Le tribunal correctionnel de Nanterre a condamné une quinquagénaire à dix-huit mois de prison avec sursis pour avoir exploité sa cousine pendant cinq ans à Châtenay-Malabry. La jeune fille originaire du Mali était contrainte de travailler plus de 15 heures par jour sans repos ni rémunération.
Voilà douze ans qu'Astan, une jeune femme originaire du Mali victime d'esclavage moderne, réclame justice. C'est chose faite. Le tribunal de Nanterre a condamné ce lundi une femme de 54 ans à 18 mois de prison avec sursis pour avoir réduit en esclavage domestique une adolescente malienne pendant cinq ans dans un appartement situé à Châtenay-Malabry, dans les Hauts-de-Seine.
Le tribunal correctionnel a suivi les réquisitions du procureur et assorti cette peine de 60.000 euros de dommages et intérêts pour la jeune victime, aujourd'hui âgée de 31 ans, et d'un euro pour le Comité contre l'esclavage moderne, qui s'était porté partie civile. La prévenue était poursuivie pour «exécution d'un travail dissimulé», «aide à l'entrée ou au séjour irréguliers d'un mineur étranger en France» ainsi que pour «soumission d'un mineur à des conditions de travail et d'hébergement indignes».
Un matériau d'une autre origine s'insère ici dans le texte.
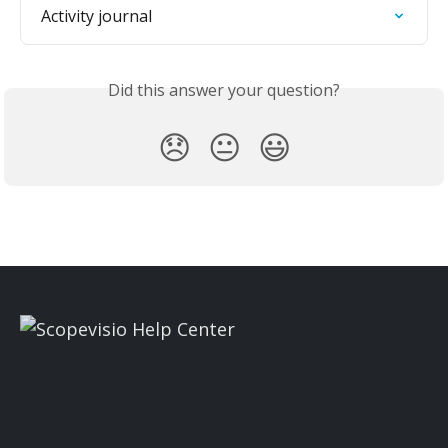
Activity journal
Did this answer your question?
😞
😐
😃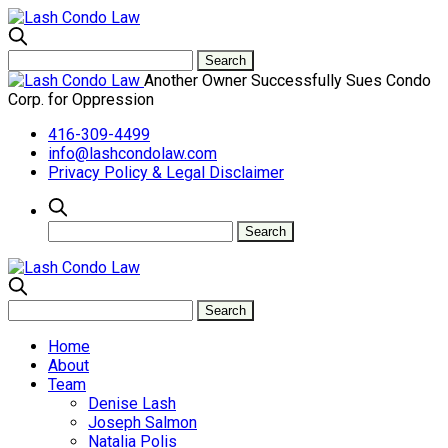
Another Owner Successfully Sues Condo
Corp. for Oppression
416-309-4499
info@lashcondolaw.com
Privacy Policy & Legal Disclaimer
Home
About
Team
Denise Lash
Joseph Salmon
Natalia Polis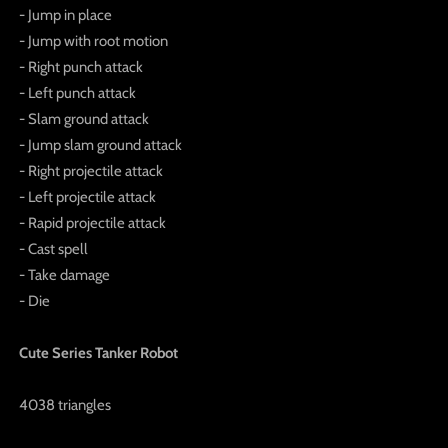
- Jump in place
- Jump with root motion
- Right punch attack
- Left punch attack
- Slam ground attack
- Jump slam ground attack
- Right projectile attack
- Left projectile attack
- Rapid projectile attack
- Cast spell
- Take damage
- Die
Cute Series Tanker Robot
4038 triangles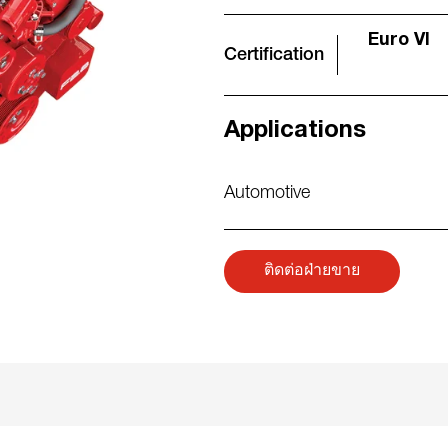
Euro VI
Certification
Applications
Automotive
ติดต่อฝ่ายขาย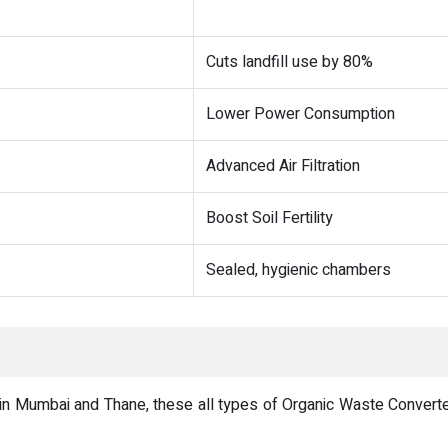
Cuts landfill use by 80%
Lower Power Consumption
Advanced Air Filtration
Boost Soil Fertility
Sealed, hygienic chambers
n Mumbai and Thane, these all types of Organic Waste Converter a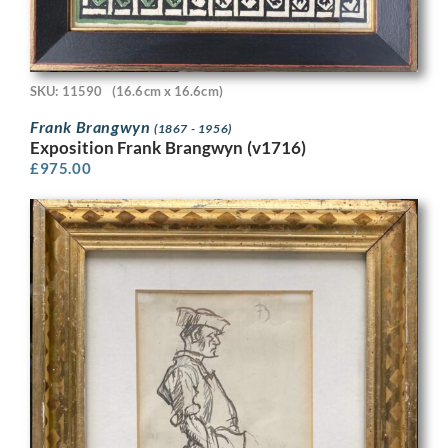
SKU: 11590
(16.6cm x 16.6cm)
Frank Brangwyn
(1867 - 1956)
Exposition Frank Brangwyn (v1716)
£
975.00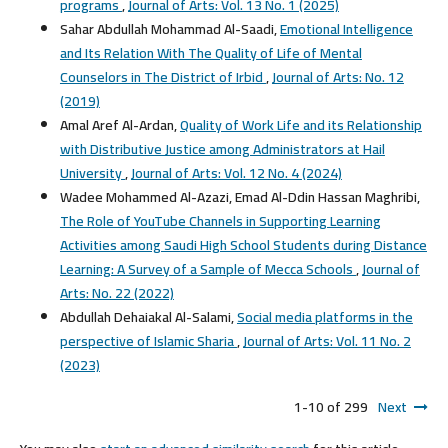
programs
,
Journal of Arts: Vol. 13 No. 1 (2025)
Sahar Abdullah Mohammad Al-Saadi,
Emotional Intelligence
and Its Relation With The Quality of Life of Mental
Counselors in The District of Irbid
,
Journal of Arts: No. 12
(2019)
Amal Aref Al-Ardan,
Quality of Work Life and its Relationship
with Distributive Justice among Administrators at Hail
University
,
Journal of Arts: Vol. 12 No. 4 (2024)
Wadee Mohammed Al-Azazi, Emad Al-Ddin Hassan Maghribi,
The Role of YouTube Channels in Supporting Learning
Activities among Saudi High School Students during Distance
Learning: A Survey of a Sample of Mecca Schools
,
Journal of
Arts: No. 22 (2022)
Abdullah Dehaiakal Al-Salami,
Social media platforms in the
perspective of Islamic Sharia
,
Journal of Arts: Vol. 11 No. 2
(2023)
1-10 of 299
Next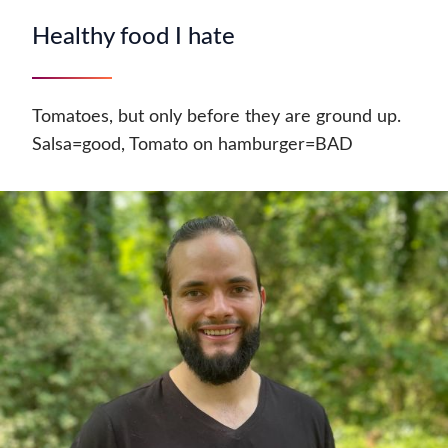
Healthy food I hate
Tomatoes, but only before they are ground up.
Salsa=good, Tomato on hamburger=BAD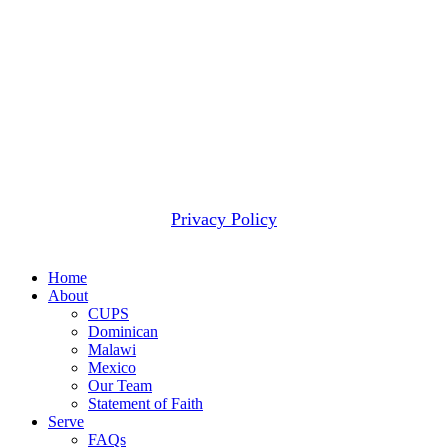
a given project than can be wisely applied to that project.
When that happens, we use these funds to meet the next
most pressing need.
2607 WOODRUFF RD STE E # 418
SIMPSONVILLE, SC 29681
(877) 291-6501
© 2026 CUPS Mission® All rights reserved.
Privacy Policy
Close
Home
Menu
About
CUPS
Dominican
Malawi
Mexico
Our Team
Statement of Faith
Serve
FAQs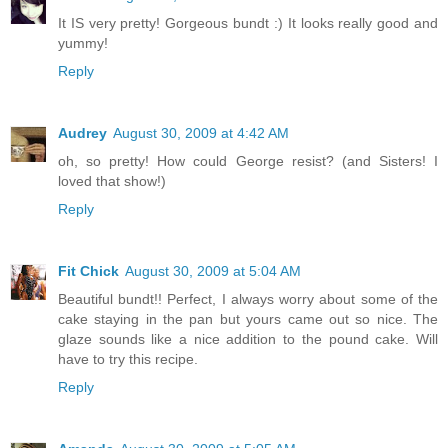
It IS very pretty! Gorgeous bundt :) It looks really good and
yummy!
Reply
Audrey
August 30, 2009 at 4:42 AM
oh, so pretty! How could George resist? (and Sisters! I
loved that show!)
Reply
Fit Chick
August 30, 2009 at 5:04 AM
Beautiful bundt!! Perfect, I always worry about some of the
cake staying in the pan but yours came out so nice. The
glaze sounds like a nice addition to the pound cake. Will
have to try this recipe.
Reply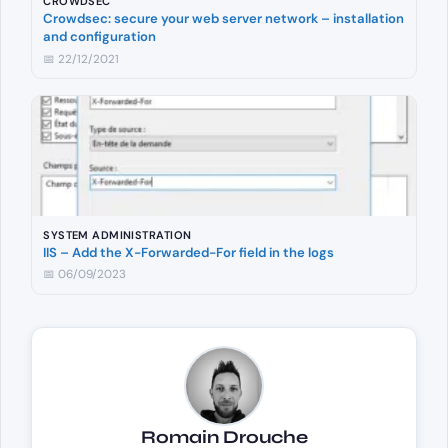
CROWDSEC
Crowdsec: secure your web server network – installation
and configuration
📅 22/12/2021
SYSTEM ADMINISTRATION
IIS – Add the X-Forwarded-For field in the logs
📅 06/09/2023
Romain Drouche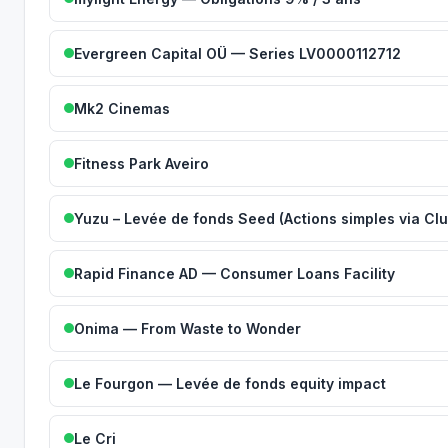
Evergreen Capital OÜ — Series LV0000112712
Mk2 Cinemas
Fitness Park Aveiro
Yuzu – Levée de fonds Seed (Actions simples via Clu
Rapid Finance AD — Consumer Loans Facility
Onima — From Waste to Wonder
Le Fourgon — Levée de fonds equity impact
Le Cri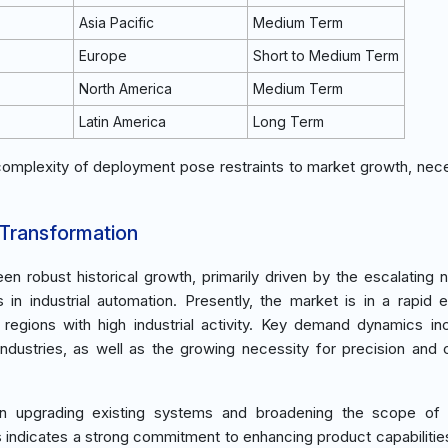
Asia Pacific
Medium Term
Europe
Short to Medium Term
North America
Medium Term
Latin America
Long Term
 complexity of deployment pose restraints to market growth, nece
 Transformation
en robust historical growth, primarily driven by the escalating 
in industrial automation. Presently, the market is in a rapid 
egions with high industrial activity. Key demand dynamics in
dustries, as well as the growing necessity for precision and c
in upgrading existing systems and broadening the scope of i
s indicates a strong commitment to enhancing product capabilitie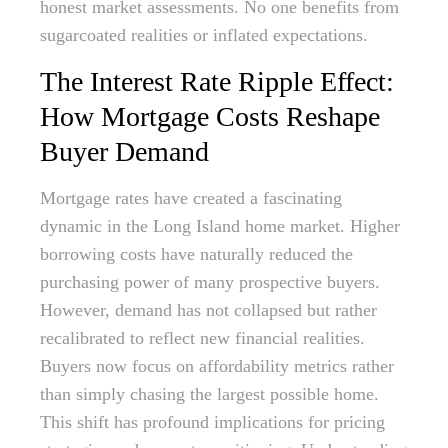
honest market assessments. No one benefits from
sugarcoated realities or inflated expectations.
The Interest Rate Ripple Effect:
How Mortgage Costs Reshape
Buyer Demand
Mortgage rates have created a fascinating
dynamic in the Long Island home market. Higher
borrowing costs have naturally reduced the
purchasing power of many prospective buyers.
However, demand has not collapsed but rather
recalibrated to reflect new financial realities.
Buyers now focus on affordability metrics rather
than simply chasing the largest possible home.
This shift has profound implications for pricing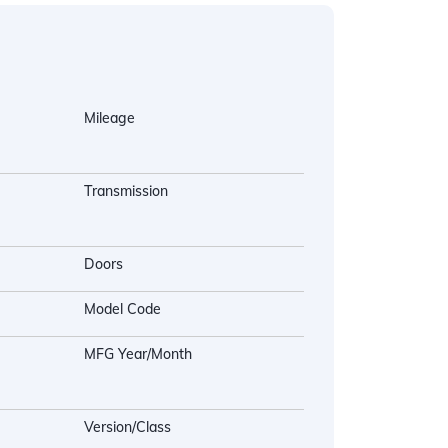
Mileage
Transmission
Doors
Model Code
MFG Year/Month
Version/Class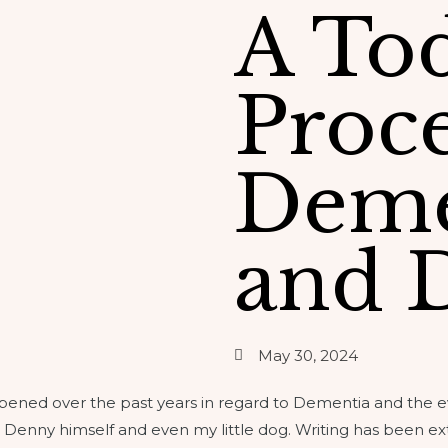
A To
Proce
Deme
and 
May 30, 2024
ppened over the past years in regard to Dementia and the 
 Denny himself and even my little dog. Writing has been ex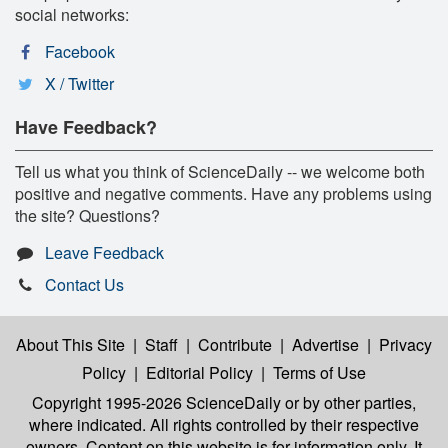
social networks:
Facebook
X / Twitter
Have Feedback?
Tell us what you think of ScienceDaily -- we welcome both
positive and negative comments. Have any problems using
the site? Questions?
Leave Feedback
Contact Us
About This Site
|
Staff
|
Contribute
|
Advertise
|
Privacy
Policy
|
Editorial Policy
|
Terms of Use
Copyright 1995-2026 ScienceDaily
or by other parties,
where indicated. All rights controlled by their respective
owners. Content on this website is for information only. It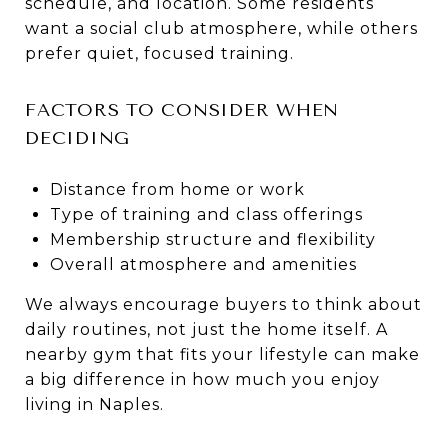
schedule, and location. Some residents
want a social club atmosphere, while others
prefer quiet, focused training.
FACTORS TO CONSIDER WHEN
DECIDING
Distance from home or work
Type of training and class offerings
Membership structure and flexibility
Overall atmosphere and amenities
We always encourage buyers to think about
daily routines, not just the home itself. A
nearby gym that fits your lifestyle can make
a big difference in how much you enjoy
living in Naples.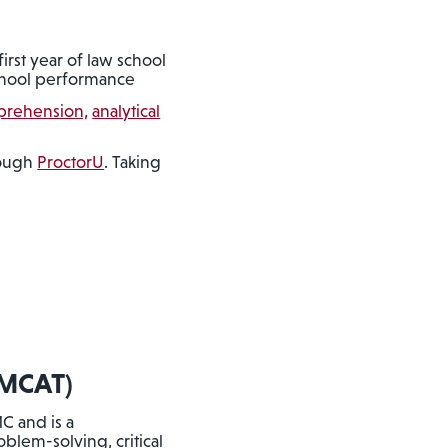
first year of law school
 school performance
prehension,
analytical
rough
ProctorU
. Taking
MCAT)
C and is a
blem-solving, critical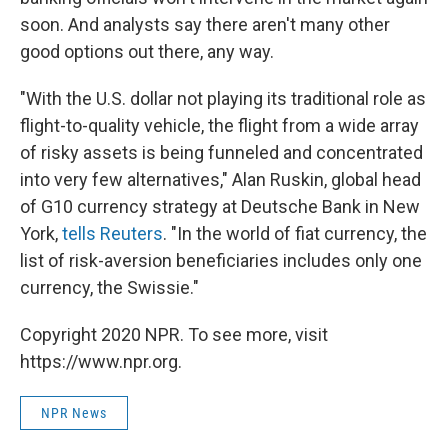
soon. And analysts say there aren't many other
good options out there, any way.
"With the U.S. dollar not playing its traditional role as
flight-to-quality vehicle, the flight from a wide array
of risky assets is being funneled and concentrated
into very few alternatives," Alan Ruskin, global head
of G10 currency strategy at Deutsche Bank in New
York,
tells Reuters
. "In the world of fiat currency, the
list of risk-aversion beneficiaries includes only one
currency, the Swissie."
Copyright 2020 NPR. To see more, visit
https://www.npr.org.
NPR News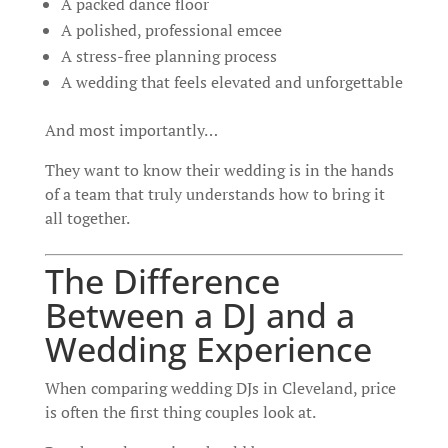
A packed dance floor
A polished, professional emcee
A stress-free planning process
A wedding that feels elevated and unforgettable
And most importantly…
They want to know their wedding is in the hands
of a team that truly understands how to bring it
all together.
The Difference
Between a DJ and a
Wedding Experience
When comparing wedding DJs in Cleveland, price
is often the first thing couples look at.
Violences physiques et psychiques
Astan n'a que 13 ans lorsqu'elle arrive en France en 2000 et s'installe dans la demeure familiale de l'une de ses cousines. «Elle avait promis au père de la jeune fille, issu d'un milieu très pauvre au Mali, qu'elle ferait des études et aurait une vie meilleure», raconte dans les colonnes du Parisien l'avocate de la plaignante, Juliette Vogel. Un rêve pour l'adolescente qui va rapidement se transformer en cauchemar. Au lieu d'être scolarisée, Astan est réduite à la servitude domestique pendant près de cinq ans.
«Elle travaillait jusqu'à 18 heures par jour sans repos, n'a jamais été rémunérée et ses papiers d'identité lui ont été confisqués. Elle s'occupait de l'entretien du foyer qui pouvait compter jusqu'à neuf personnes et sortait uniquement pour aller chercher les enfants à l'école ou faire les courses. Elle dormait sur un matelas à même le sol et subissait régulièrement des violences physiques et psychiques», énumère l'avocate de la partie civile.
Ce n'est qu'en octobre 2005 que la jeune fille parvient à quitter le domicile sur le conseil d'un jeune garçon rencontré dans un cours d'alphabétisation. Rapidement épaulée par le Comité contre l'esclavage moderne (CCEM), elle décide de porter plainte un an plus tard contre sa logeuse. Entendue au cours de l'enquête, la prévenue âgée de 54 ans a affirmé avoir versé de «l'argent de poche» à l'enfant, nié les coups et la privation de nourriture. Elle a également assuré que l'adolescente faisait des travaux ménagers «comme l'ensemble des enfants». Pour le procureur, le travail forcé d'Astan est «incontestable». «Au lieu de vivre comme une enfant, d'aller à l'école, d'avoir des amis, des loisirs, elle a fait le ménage», a-t-il déclaré lors du procès.